Author photo by Vicki Bailey.
Author photo by Vicki Bailey.

A.K. Larkwood—author of The Unspoken Name—dropped by r/Fantasy for an AMA, where she talked orc inspirations, the writerly life, cooking, food writing, the sequel, D&D, writing secrets, tusk trauma, and much more. Check out the highlights below, and read the first six chapters of The Unspoken Name here!

On why she made her main character, Csorwe, an orc:

Well, I saw the Lord of the Rings movies as a tween like everyone else and I immediately went home and started inventing a goblin language, so I’ve probably always been this nerd.

That said, for me the whole point of fantasy is to get another angle on things that are ‘supposed’ to be inhuman. A lot of classic speculative literature contains humanity within a very specific closed field and whatever lies outside that margin is monstrous by definition—gross, ugly, villainous, abnormal. Queer people, people of colour, disabled and mentally ill people have been treated especially badly by the genre, I think because so much of what we are interested in in fantasy and science fiction is strangeness. There is a fascination with what is other than normative, which unfortunately often manifests as horror and repulsion—peering over the walls just to reinforce them.

The genre has obviously moved on. Our understanding of what it is to be human continues to expand, as it should. As a queer woman I’m glad to be considered a human being. But I’m still interested in those margins. I’m interested in what it feels like to inhabit strangeness, in what lies outside our understanding.

Of course this is all pretty academic when it comes to the book itself, in which the Oshaaru (orcs) are one culture among many and not especially alienated. Csorwe’s outsider status is down to her personal history more than her cultural background. But that’s where it originally came from, I think. I wanted to write a fantasy world where humans were not the baseline, because I’m bored of seeing baseline humanity meaning a very specific thing.

Also, tusks are cool.

On Csorwe’s theme song:

A close tie between TV on the Radio’s ‘Trouble’ and Miya Folick’s ‘Talking With Strangers’.

I also think of her whenever I hear Bob Dylan’s ‘Man in the Long Black Coat’.

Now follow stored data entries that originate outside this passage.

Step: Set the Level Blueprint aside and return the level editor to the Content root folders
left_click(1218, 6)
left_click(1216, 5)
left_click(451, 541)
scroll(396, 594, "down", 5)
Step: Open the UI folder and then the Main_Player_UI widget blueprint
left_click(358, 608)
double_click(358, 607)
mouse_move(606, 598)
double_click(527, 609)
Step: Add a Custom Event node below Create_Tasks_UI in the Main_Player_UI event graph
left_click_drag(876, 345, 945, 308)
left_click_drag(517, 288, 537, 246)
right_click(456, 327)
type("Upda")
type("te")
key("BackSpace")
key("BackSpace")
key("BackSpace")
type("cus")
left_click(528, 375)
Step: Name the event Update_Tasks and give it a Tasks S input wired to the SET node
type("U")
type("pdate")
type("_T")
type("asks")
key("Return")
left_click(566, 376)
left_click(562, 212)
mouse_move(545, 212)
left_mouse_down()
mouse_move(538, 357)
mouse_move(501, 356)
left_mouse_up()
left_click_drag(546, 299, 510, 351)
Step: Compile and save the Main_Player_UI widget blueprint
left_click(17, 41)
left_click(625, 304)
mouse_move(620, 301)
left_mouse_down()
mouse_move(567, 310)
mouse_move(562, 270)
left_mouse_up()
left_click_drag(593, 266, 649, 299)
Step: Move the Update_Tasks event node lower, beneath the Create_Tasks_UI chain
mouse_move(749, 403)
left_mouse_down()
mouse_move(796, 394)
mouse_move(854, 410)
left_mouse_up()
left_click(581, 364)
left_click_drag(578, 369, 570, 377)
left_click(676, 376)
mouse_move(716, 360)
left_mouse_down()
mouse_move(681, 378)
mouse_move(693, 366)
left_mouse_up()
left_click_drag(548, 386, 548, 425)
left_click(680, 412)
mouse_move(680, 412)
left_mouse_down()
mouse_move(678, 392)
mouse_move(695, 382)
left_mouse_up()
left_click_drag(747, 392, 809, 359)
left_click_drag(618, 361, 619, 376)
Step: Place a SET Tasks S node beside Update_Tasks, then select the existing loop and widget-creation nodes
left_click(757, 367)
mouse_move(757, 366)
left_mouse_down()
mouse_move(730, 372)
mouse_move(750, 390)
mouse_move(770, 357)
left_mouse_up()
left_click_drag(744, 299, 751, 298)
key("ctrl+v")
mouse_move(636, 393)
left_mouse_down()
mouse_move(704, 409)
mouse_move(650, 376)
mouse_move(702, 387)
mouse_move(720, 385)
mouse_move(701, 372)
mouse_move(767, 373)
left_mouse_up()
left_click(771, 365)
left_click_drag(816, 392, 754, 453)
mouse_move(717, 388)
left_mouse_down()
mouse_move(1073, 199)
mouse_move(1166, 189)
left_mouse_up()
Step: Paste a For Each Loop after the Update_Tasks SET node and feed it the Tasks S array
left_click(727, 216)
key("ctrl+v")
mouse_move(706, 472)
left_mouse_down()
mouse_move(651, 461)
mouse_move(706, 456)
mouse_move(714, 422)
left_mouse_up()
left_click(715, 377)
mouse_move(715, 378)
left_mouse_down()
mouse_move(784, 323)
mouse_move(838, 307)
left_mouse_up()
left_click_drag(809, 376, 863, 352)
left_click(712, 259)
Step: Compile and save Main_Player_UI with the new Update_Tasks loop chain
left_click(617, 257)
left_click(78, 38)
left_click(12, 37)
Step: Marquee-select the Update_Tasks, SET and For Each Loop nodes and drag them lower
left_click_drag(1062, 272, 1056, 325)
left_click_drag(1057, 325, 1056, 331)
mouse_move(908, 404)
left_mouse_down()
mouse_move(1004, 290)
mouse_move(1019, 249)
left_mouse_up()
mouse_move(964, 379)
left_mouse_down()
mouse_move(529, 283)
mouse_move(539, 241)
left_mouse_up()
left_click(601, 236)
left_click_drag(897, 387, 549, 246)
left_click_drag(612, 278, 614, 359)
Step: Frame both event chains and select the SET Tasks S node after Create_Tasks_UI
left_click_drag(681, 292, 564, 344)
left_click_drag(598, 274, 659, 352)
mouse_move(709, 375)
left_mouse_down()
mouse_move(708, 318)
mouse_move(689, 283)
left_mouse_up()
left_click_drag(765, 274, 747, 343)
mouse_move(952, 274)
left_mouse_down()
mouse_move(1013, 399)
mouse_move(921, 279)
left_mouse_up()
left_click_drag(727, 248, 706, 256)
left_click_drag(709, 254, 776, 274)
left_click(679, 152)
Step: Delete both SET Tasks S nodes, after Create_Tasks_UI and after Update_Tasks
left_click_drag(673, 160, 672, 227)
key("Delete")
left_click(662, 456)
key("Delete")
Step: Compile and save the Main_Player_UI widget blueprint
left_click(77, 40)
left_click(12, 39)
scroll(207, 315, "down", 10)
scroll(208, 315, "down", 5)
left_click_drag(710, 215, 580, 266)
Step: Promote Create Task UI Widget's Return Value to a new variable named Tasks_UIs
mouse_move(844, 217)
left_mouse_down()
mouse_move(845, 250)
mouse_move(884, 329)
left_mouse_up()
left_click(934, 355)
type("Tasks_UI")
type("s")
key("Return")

On how she’d describe The Unspoken Name:

Thinking about what inspired me, I guess something like—The Tombs of Atuan meets The Lies of Locke Lamora, with a little bit of space opera thrown in??

On orc society:

Fun fact—the word “orc” is never actually used in the book (nor is “elf”, “human”, etc). In-universe, Csorwe’s people are Oshaaru. I tend to worldbuild on the fly, so I’m afraid I don’t have an encyclopedia of bonus world information at my fingertips—but maybe one day I’ll write something set in the Oshaarun Territories and we’ll learn something about what life is like there.

On the inspiration for Csorwe’s wizard mentor, Sethennai:

The inspiration for Sethennai actually came from Wolf Hall by Hilary Mantel. One of the things I enjoyed most about that book was the relationship between the main character, Cromwell, and his charismatic boss and mentor, Cardinal Wolsey. At the time I read it, I was settling into my first real job and thinking a lot about the dynamics we have with the people we work with and for—they can be almost as complex as family relationships in the sense that you’re bound to these people by certain common experiences whether you like them or not, they’re hierarchical, there is tremendous scope for rivalry and loyalty and misuse of power. So I knew I wanted to write a book about someone’s loyalty to their questionably deserving boss.

On her D&D class:

I usually play a rogue in D&D for escapist reasons—in real life my dex stat is very lacking so it’s fun to pretend to be nimble. In real life I’d probably be a squishy wizard or cleric.

On her recent favorite books:

Some of my favourites of the past few years include—Gideon the Ninth by Tamsyn Muir, Jade City and Jade War by Fonda Lee, Yoon Ha Lee’s Machineries of Empire trilogy, Rosewater by Tade Thompson, Annihilation by Jeff VanderMeer, and Robert Jackson Bennett’s Divine Cities trilogy.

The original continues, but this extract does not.